The truth: The circulating water system is a dynamic equilibrium process. Shock dosing leads to drastic fluctuations in the chemical concentration within the system, showing a pattern of “oversaturation – severe deficiency – oversaturation”.
Consequences: During the period of insufficient concentration, calcium and magnesium ions will rapidly form crystal nuclei on the heat exchanger surface. Once the crystal nuclei are formed, subsequent addition of PMA will be difficult to completely remove them. Correction Plan: Adopt an automatic dosing system: It is recommended to equip a metering pump for continuous and balanced dosing 24 hours a day.

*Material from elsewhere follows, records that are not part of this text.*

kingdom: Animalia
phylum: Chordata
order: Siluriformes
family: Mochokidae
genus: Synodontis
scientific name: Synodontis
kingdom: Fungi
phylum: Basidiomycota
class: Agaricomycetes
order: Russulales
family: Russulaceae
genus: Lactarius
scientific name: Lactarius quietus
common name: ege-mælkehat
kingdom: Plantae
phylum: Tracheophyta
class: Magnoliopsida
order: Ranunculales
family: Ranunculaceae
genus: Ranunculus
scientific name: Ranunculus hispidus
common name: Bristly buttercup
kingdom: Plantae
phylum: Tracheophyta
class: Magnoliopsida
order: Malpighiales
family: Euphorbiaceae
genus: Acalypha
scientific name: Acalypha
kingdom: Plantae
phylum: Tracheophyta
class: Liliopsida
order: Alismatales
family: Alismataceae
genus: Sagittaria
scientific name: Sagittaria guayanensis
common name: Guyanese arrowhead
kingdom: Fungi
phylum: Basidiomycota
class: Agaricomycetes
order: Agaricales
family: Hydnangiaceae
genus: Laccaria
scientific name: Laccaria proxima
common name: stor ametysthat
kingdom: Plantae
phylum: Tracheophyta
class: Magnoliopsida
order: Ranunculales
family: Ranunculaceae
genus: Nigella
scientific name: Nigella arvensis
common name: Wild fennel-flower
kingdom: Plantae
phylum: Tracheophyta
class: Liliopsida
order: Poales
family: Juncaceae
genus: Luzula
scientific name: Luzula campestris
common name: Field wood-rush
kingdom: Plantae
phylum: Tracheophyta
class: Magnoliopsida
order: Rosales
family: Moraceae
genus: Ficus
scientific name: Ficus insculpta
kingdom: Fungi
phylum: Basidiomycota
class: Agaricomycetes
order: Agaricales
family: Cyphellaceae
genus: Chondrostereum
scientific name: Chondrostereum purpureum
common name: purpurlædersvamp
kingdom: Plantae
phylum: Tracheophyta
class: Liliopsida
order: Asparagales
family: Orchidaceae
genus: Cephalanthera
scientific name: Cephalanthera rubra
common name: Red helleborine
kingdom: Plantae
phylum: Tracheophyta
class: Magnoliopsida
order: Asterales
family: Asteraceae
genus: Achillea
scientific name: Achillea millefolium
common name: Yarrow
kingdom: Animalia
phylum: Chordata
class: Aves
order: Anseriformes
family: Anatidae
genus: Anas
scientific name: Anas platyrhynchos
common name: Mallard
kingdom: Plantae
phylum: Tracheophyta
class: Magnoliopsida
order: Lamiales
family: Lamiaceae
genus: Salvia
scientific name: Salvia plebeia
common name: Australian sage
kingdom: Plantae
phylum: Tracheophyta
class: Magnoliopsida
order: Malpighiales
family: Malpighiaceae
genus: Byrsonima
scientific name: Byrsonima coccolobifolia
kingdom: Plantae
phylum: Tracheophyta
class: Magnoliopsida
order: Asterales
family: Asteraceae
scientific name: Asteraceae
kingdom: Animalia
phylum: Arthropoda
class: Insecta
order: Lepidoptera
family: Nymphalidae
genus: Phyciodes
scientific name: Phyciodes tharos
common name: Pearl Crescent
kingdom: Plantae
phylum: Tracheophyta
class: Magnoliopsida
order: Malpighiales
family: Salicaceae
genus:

Online Monitoring: Ideally, fluorescence tracer technology should be used to monitor the tracer concentration in real time and adjust the metering pump frequency accordingly, ensuring that the system’s chemical concentration remains within the effective range.
Misconception Five: Neglecting the challenge of water temperature on scale inhibition effectiveness
Although PMA is temperature-resistant, it doesn’t mean it can maintain its effectiveness at any temperature.
The Truth: On high-temperature heat exchange surfaces (such as crystallizers in steel plants or condensers in the power industry), the local water temperature may far exceed the bulk water temperature. High temperatures accelerate the crystallization rate and may also accelerate the degradation of some inferior PMA products.
Consequences: Reduced heat exchange efficiency, increased flue gas temperature or exhaust pressure.
Correction Plan: Verify product thermal stability: When making B2B purchases, do not only consider the price; require suppliers to provide thermal stability test reports for PMA.
Targeted Adjustment: During the high-temperature load period in summer, the flow rate of circulating water should be appropriately increased to reduce retention time, and the PMA dosing ratio should be fine-tuned.